Allora come scrubs puoi usare quello in vendita nei discount Md oppure Ld.






costa circa 2€


----------



## Flavia (28 Luglio 2016)

Eliade ha detto:


> Allora come scrubs puoi usare quello in vendita nei discount Md oppure Ld.
> 
> 
> 
> ...


anche da Lidl c'è qualcosa
ho letto delle recensioni
e dicono che non è male


----------



## Eliade (29 Luglio 2016)

Flavia ha detto:


> anche da Lidl c'è qualcosa
> ho letto delle recensioni
> e dicono che non è male


Hai ragione!
Purtroppo la Lidl è lontana da casa mia, il risparmio che avrei sui prodotti li spenderei di benzina...quindi non ho mai provato nulla 
Tu hai la possibilità di provare qualcosa?


----------



## Flavia (29 Luglio 2016)

Eliade ha detto:


> Hai ragione!
> Purtroppo la Lidl è lontana da casa mia, il risparmio che avrei sui prodotti li spenderei di benzina...quindi non ho mai provato nulla
> Tu hai la possibilità di provare qualcosa?


si adesso non ho tempo
questa sera ti racconto


----------



## Flavia (30 Luglio 2016)

Eliade ha detto:


> Hai ragione!
> Purtroppo la Lidl è lontana da casa mia, il risparmio che avrei sui prodotti li spenderei di benzina...quindi non ho mai provato nulla
> Tu hai la possibilità di provare qualcosa?


ciao 
eccomi non metto foto
ma tanto da Lindl
non c'è questa gran scelta
di prodotti quindi non ci può sbagliare

buoni gli shampoo all'aloe, e albicocca
per 1 eurino vale la pena provarli

sto usando attualmente
lo struccante occhi (confezione verde)
non è male, leva anche il trucco waterproff
costo meno di 1,50€

buoni i dischetti struccanti, con meno di 1€
compri una confezione da 70pz (mi sembra)
non si sfaldano, non fanno pelucchi

buono il solvente leva smalto, 
non contiene acetone, non ricordo
il prezzo ma sicuramente è basso

non le ho provate ma parlano
molto bene delle nuove creme viso
e contorno occhi al melograno, 
e un altro tipo che non ricordo
della linea nature

il famoso detergente intimo
non è più così buono come un tempo
perché hanno cambiato la formulazione
ma comunque non è malvagio

i profumi costo circa 4€
io non li provati, ma dicono
che siano buonissimi e siano
i dupe di marchi famosi

l'olio anticellulite, anche questo
non l'ho provato, ma dicono sia ottimo
anche solo come olio da massaggio
da usare sotto la doccia

anche dei trucchi parlano bene
ma anche questi non li ho provati

ora non mi vengono in mente 
altri prodotti, ma nel caso ti aggiorno


----------



## Falcor (30 Luglio 2016)

Dati:
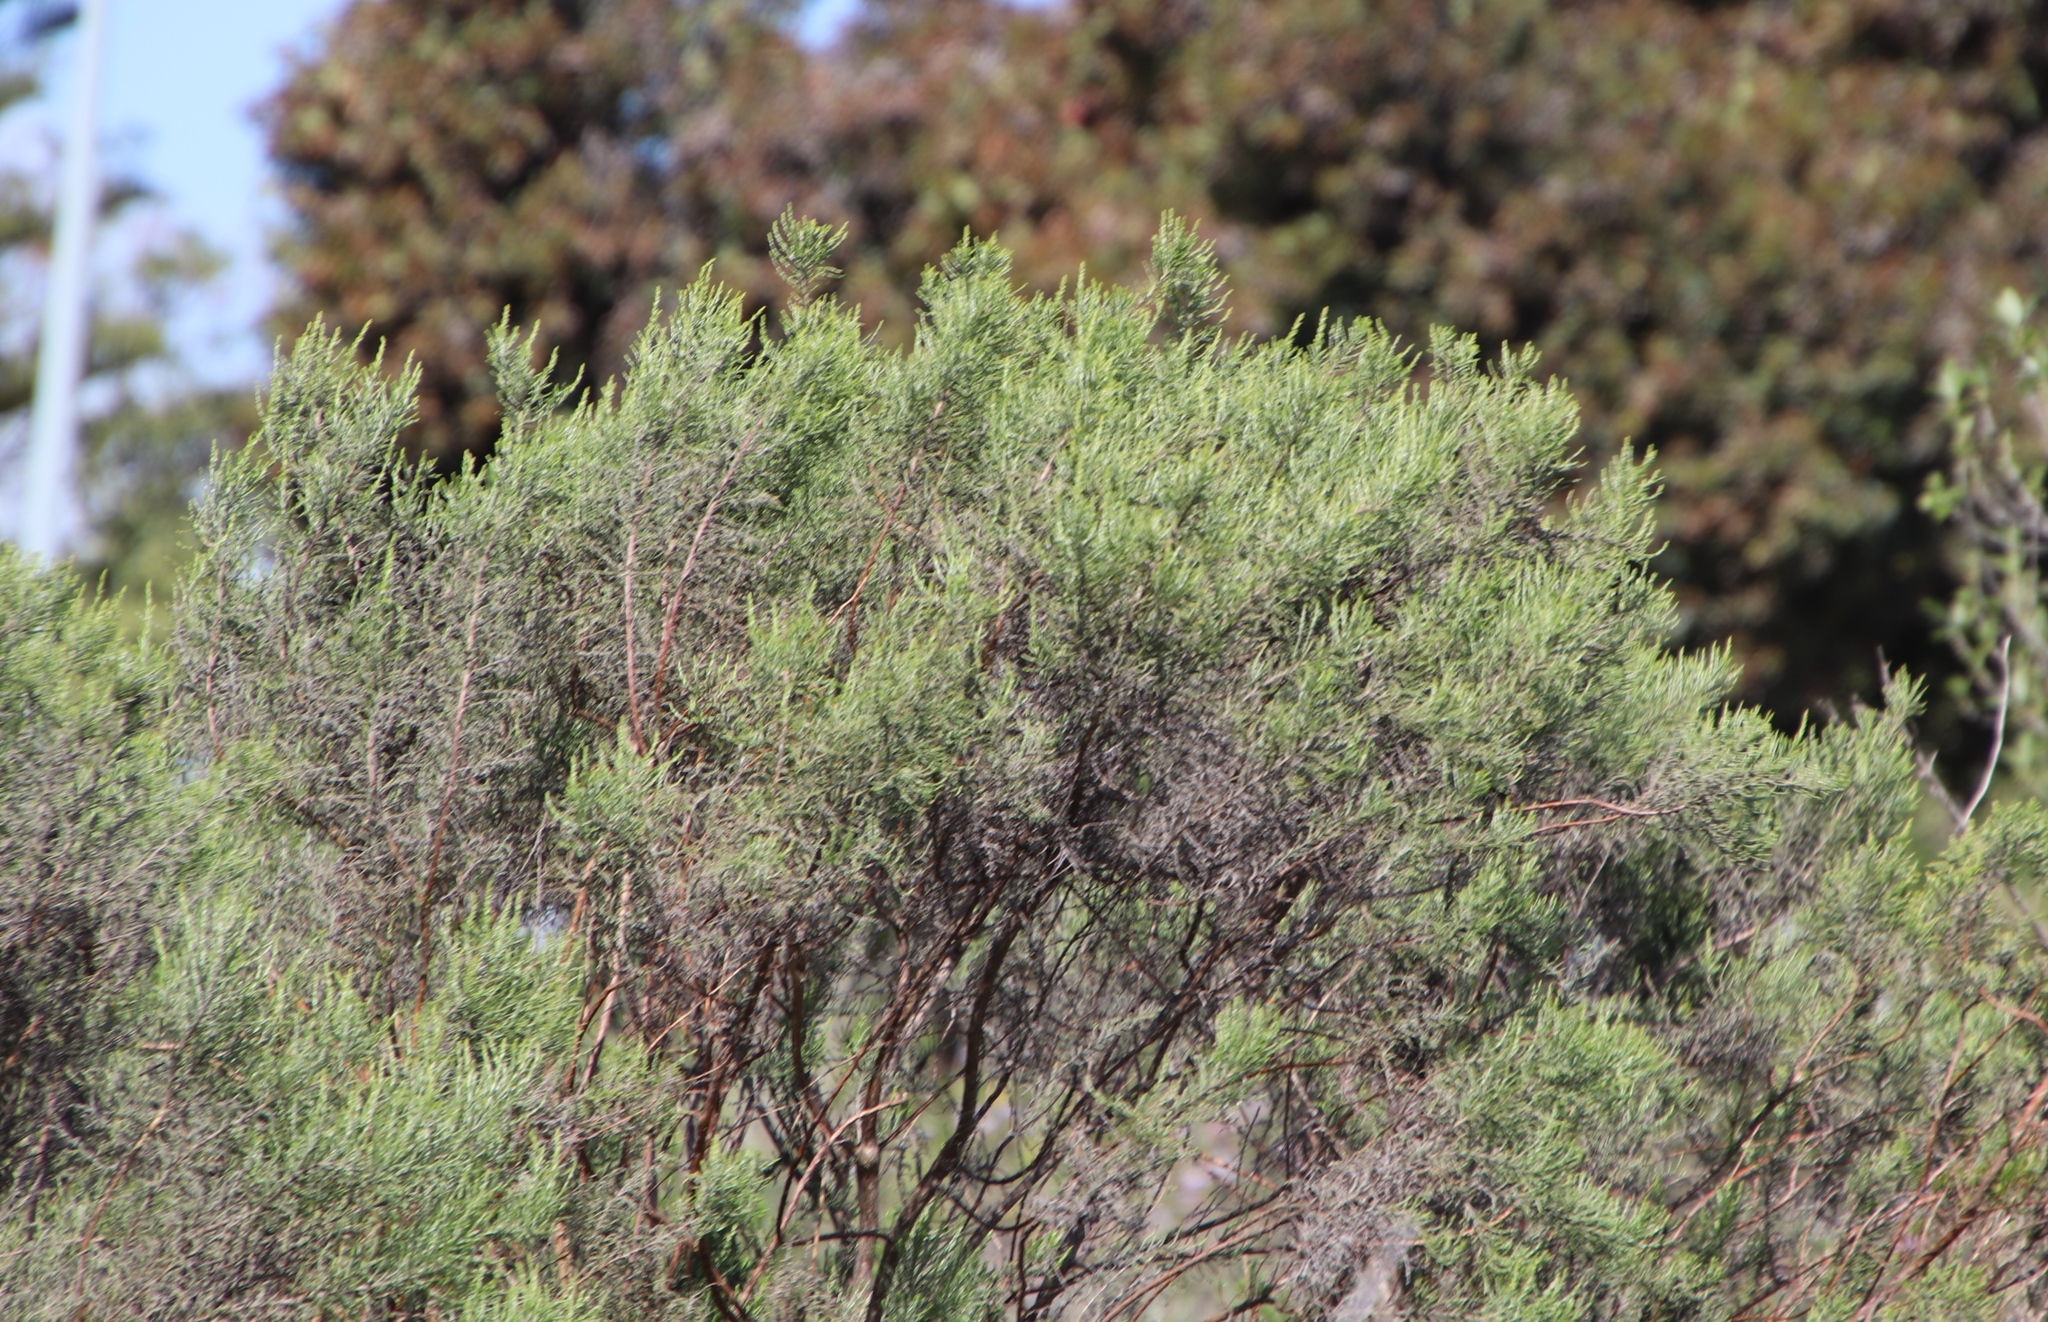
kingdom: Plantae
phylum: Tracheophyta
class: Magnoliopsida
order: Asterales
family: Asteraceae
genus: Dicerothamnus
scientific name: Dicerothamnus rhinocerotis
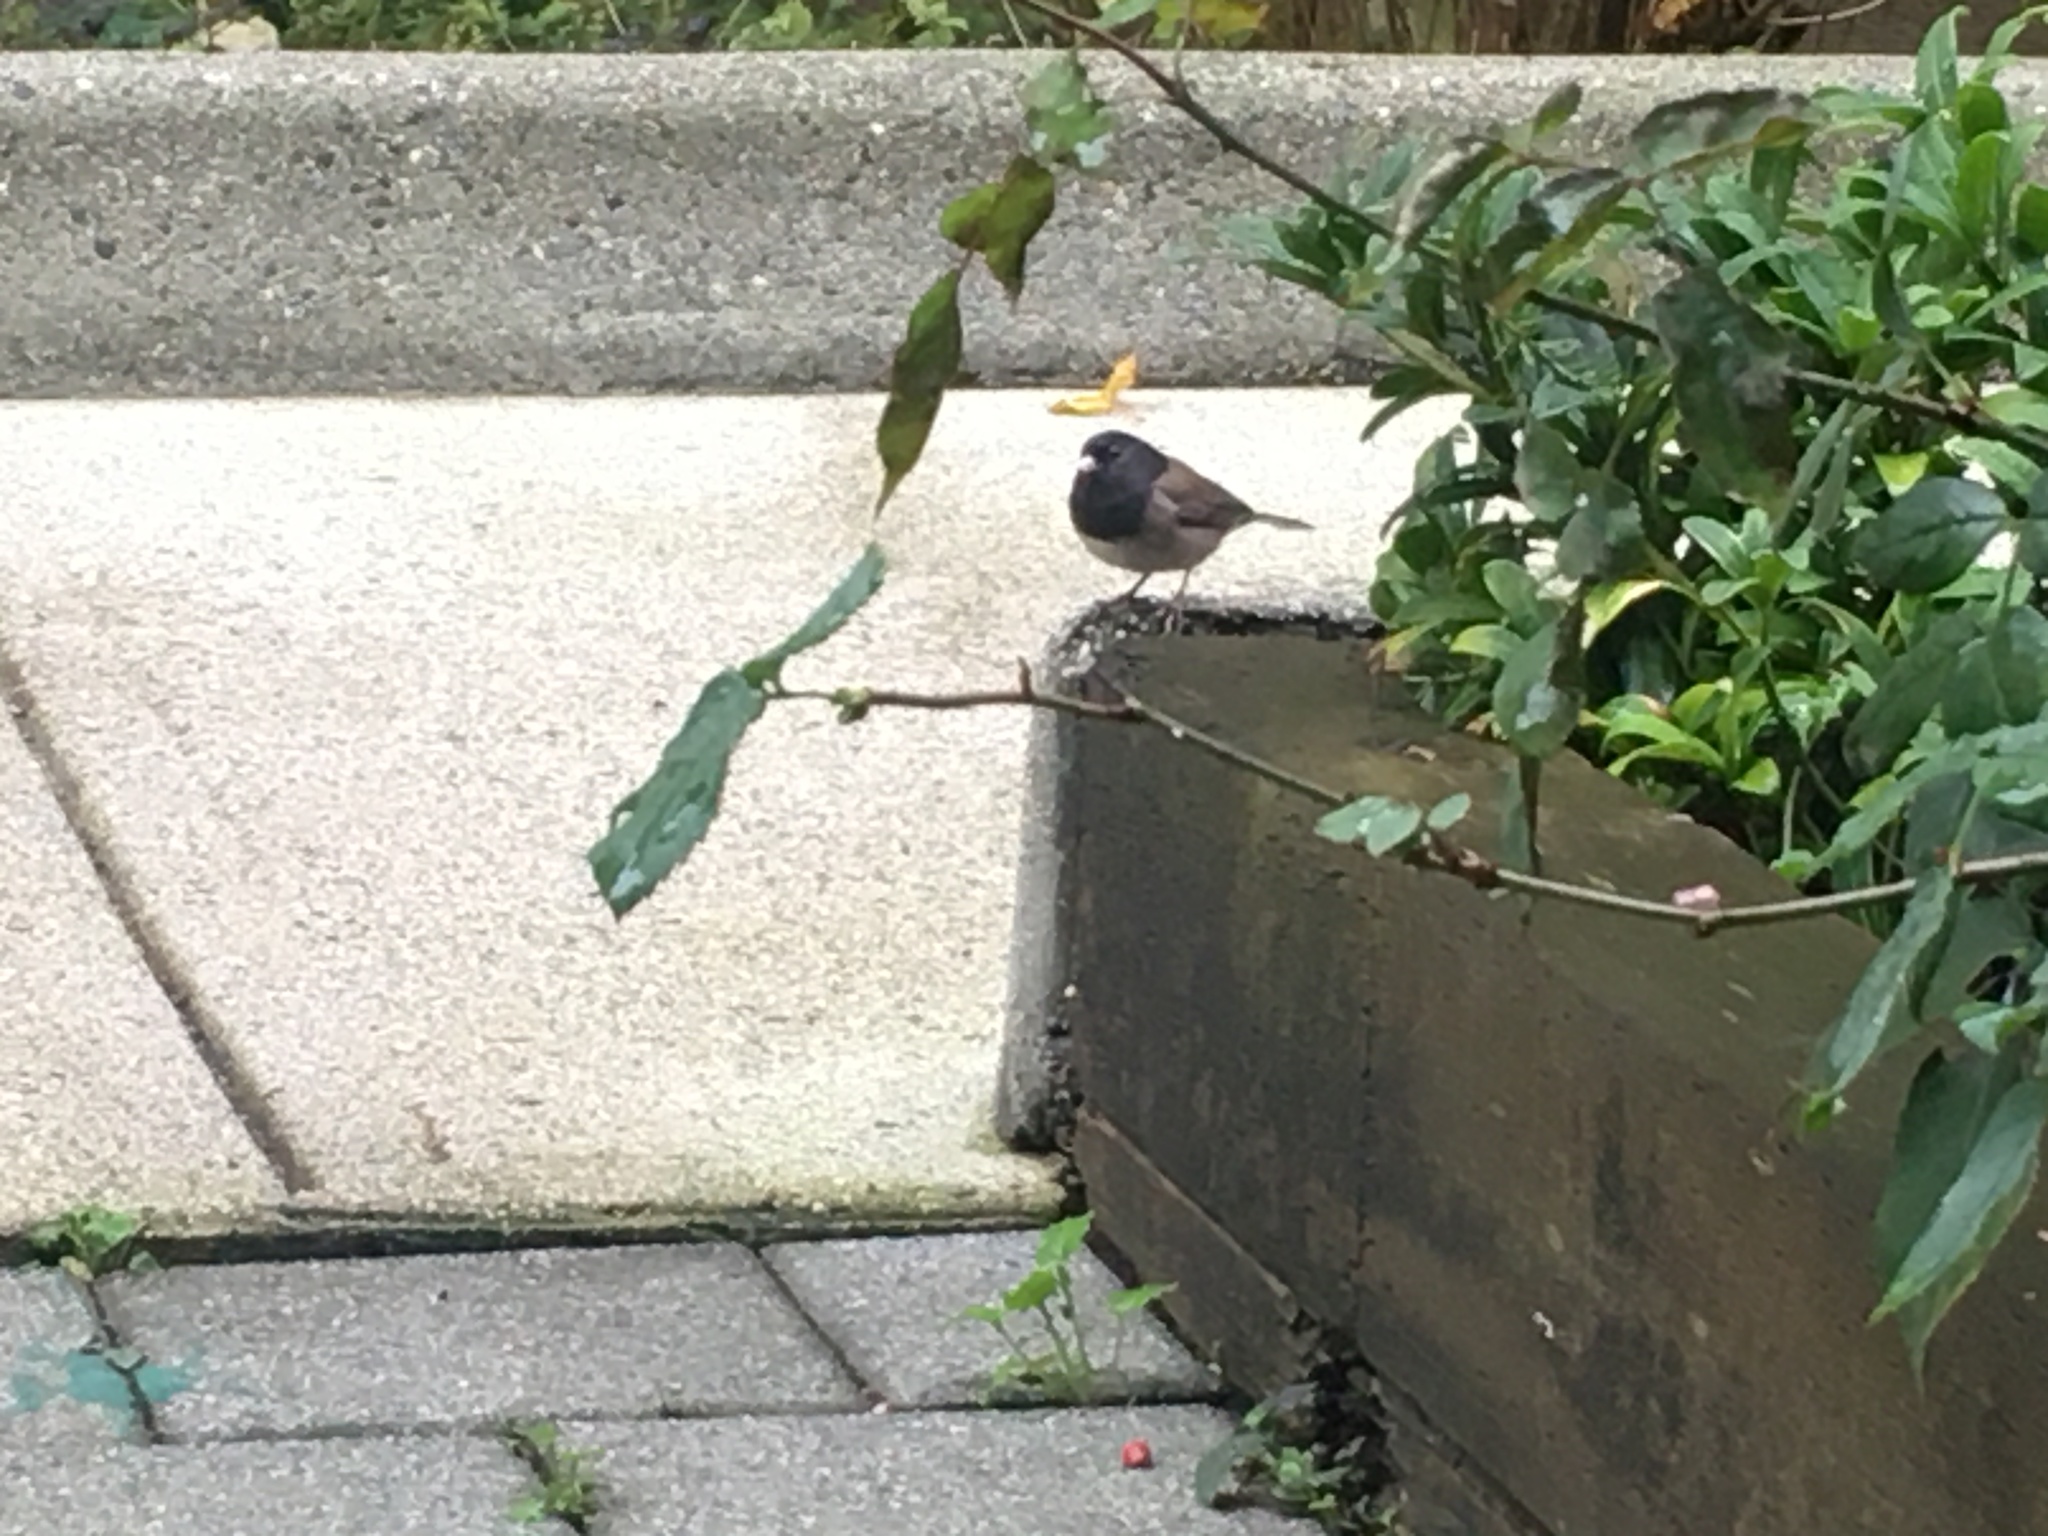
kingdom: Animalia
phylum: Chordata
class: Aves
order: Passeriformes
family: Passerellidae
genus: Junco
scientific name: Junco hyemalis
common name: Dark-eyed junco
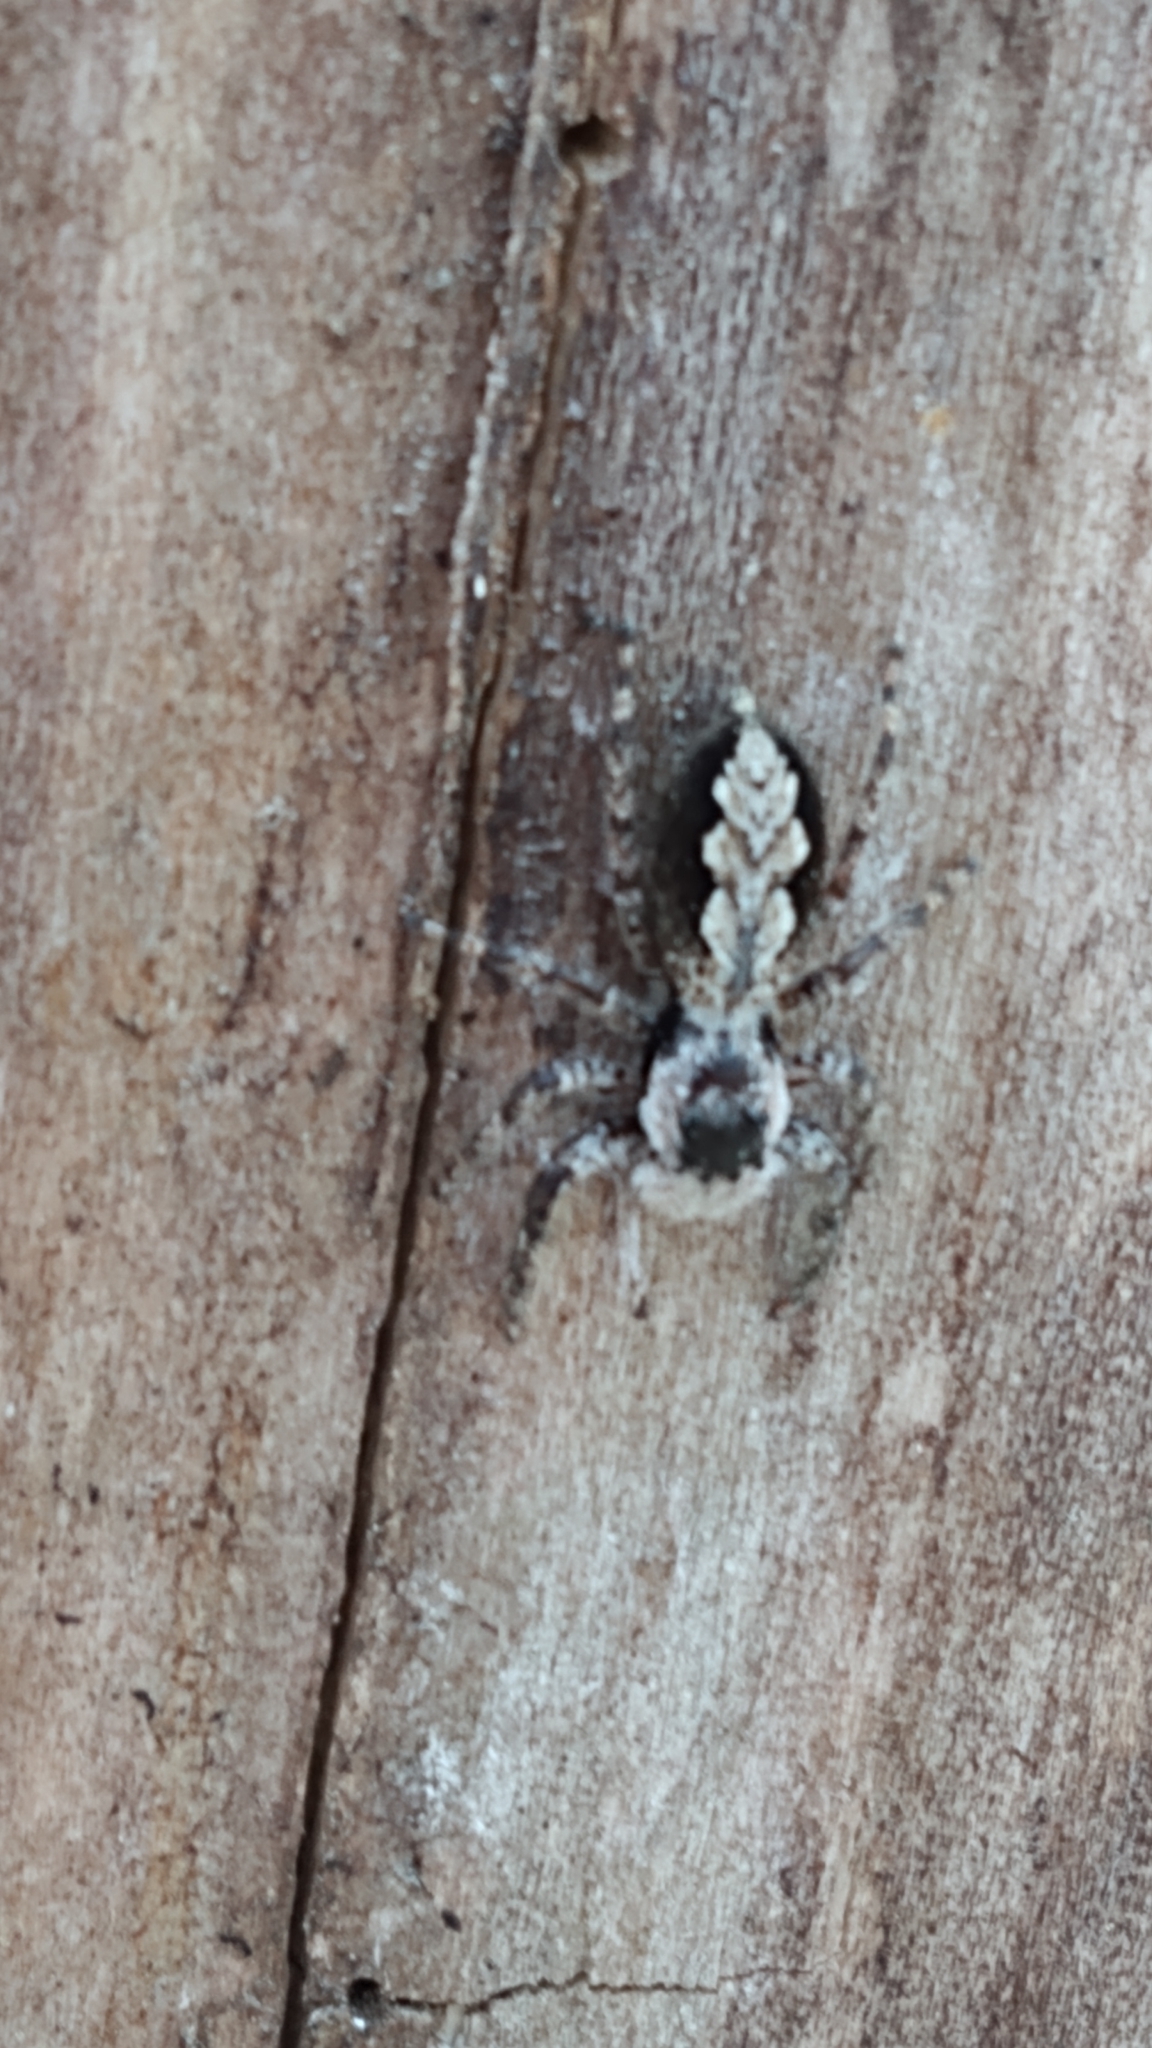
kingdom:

Sfida 1: Secondo il brano, quanto costa lo struccante occhi nella confezione verde?
Sfida 2: Per favore, trascrivi dal brano tutto il testo da "buoni gli shampoo" giù fino a "70pz (mi sembra)".
I dati riportati qui sopra non hanno alcun ruolo in questo esercizio.

Risultato corretto 1: Meno di 1,50€.

Risultato corretto 2:
buoni gli shampoo all'aloe, e albicocca
per 1 eurino vale la pena provarli

sto usando attualmente
lo struccante occhi (confezione verde)
non è male, leva anche il trucco waterproff
costo meno di 1,50€

buoni i dischetti struccanti, con meno di 1€
compri una confezione da 70pz (mi sembra)